If we need to be certain that our $_POST
data is valid UTF-8
and safe from invalid byte sequences, which function(s) should be used to guarantee this?
HTML 5
On the modern internet, HTML 5 is the standard and UTF-8 is the default (or only) encoding used.
What do we need to do as developers to tell the browser that we are using UTF-8 for both input and output, everywhere?
Role of the Browser
Is the browser supposed to do input character translation for us?
ie. if a user submits a textarea element as part of an
HTML 5 form that has Windows-1252
encoded characters pasted in from MS Word with curly quotes, is it the browser’s job to convert the Windows-1252
to UTF-8
on paste (without any javascript) and only send UTF-8
to the server?
PHP settings
Which settings need to be set in PHP, in general, to tell PHP that incoming POST
and GET
data should be UTF-8
, and that output needs to be UTF-8
?
PHP Default Behavior
Does PHP do any character encoding translation automatically when it sets up the internal $_GET
and $_POST
arrays?
Assume that a malicious person did not use a browser, but sends a deliberately malformed character string to the PHP endpoint directly.

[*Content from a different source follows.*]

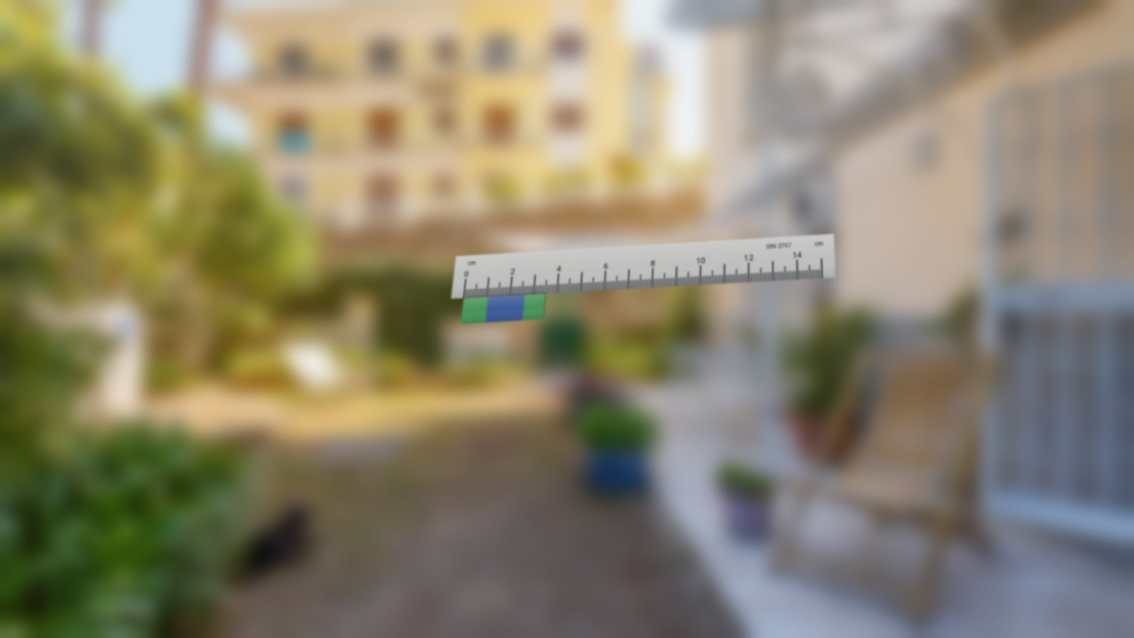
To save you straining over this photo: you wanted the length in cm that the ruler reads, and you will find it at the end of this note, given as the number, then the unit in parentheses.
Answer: 3.5 (cm)
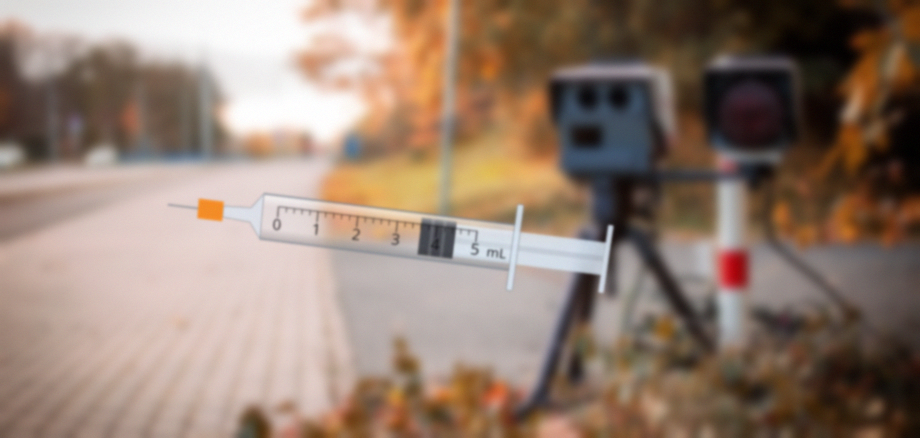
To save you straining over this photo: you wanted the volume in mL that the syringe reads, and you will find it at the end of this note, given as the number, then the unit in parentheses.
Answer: 3.6 (mL)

Will PHP automatically replace malformed byte sequences with a substitution character, or will $_POST
contain the raw bytes that could have dangerous sequences, and could be any encoding?
To put it another way, does PHP automatically strip malformed characters or is this the developer’s job?
User Input Sanitization
If the developer is responsible for assuring that the incoming user input is actually valid UTF-8
and not malformed UTF-8
or some other encoding, what tool(s) should be used?
PHP has an mb_scrub()
function, but it seems that this function replaces invalid byte sequences with a simple question mark ?
and not with the U+FFFD
Unicode replacement character.
It seems you should be able to set the replacement character with
mb_substitute_character(0xFFFD);
But the man page says: “This setting affects mb_convert_encoding()
, mb_convert_variables()
, mb_output_handler()
, and mb_send_mail()
.”
It doesn’t mention mb_scrub()
.
Question
So the question all of this is working towards is:
If we want to get our $_POST
data and have it scrubbed of invalid byte sequences, and replace invalid bytes with 0xFFFD
, what is the correct function(s) to do this, so we can be guaranteed that we are working with a safe UTF-8
string, no matter what a user may throw at us?